Das durchschnittliche Bruttogehalt einer Versorgungsassistentin in Vollzeit liegt zwischen 2.400 und 3.200 Euro pro Monat. Mit zusätzlichen Qualifikationen, Berufserfahrung und je nach Region oder Praxisgröße sind auch Gehälter von bis zu 3.800 Euro brutto monatlich möglich. Faktoren wie Bundesland, Voll- oder Teilzeit sowie Verantwortungsbereich beeinflussen das Gehalt erheblich.
Welche Voraussetzungen brauche ich für die VERAH-Weiterbildung?

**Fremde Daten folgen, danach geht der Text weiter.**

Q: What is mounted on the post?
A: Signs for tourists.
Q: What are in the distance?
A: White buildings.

Für die Zulassung zur VERAH-Weiterbildung benötigst du eine abgeschlossene Ausbildung als medizinische/r Fachangestellte/r (MFA) sowie Berufserfahrung in einer Hausarztpraxis. Alternativ wird auch ein vergleichbarer medizinischer Berufsabschluss anerkannt, sofern du mindestens zwei Jahre in einer Hausarztpraxis tätig warst. Neben diesen formalen Voraussetzungen sind persönliche Eigenschaften wie Empathie, Eigenverantwortung und eine selbstständige Arbeitsweise wichtig.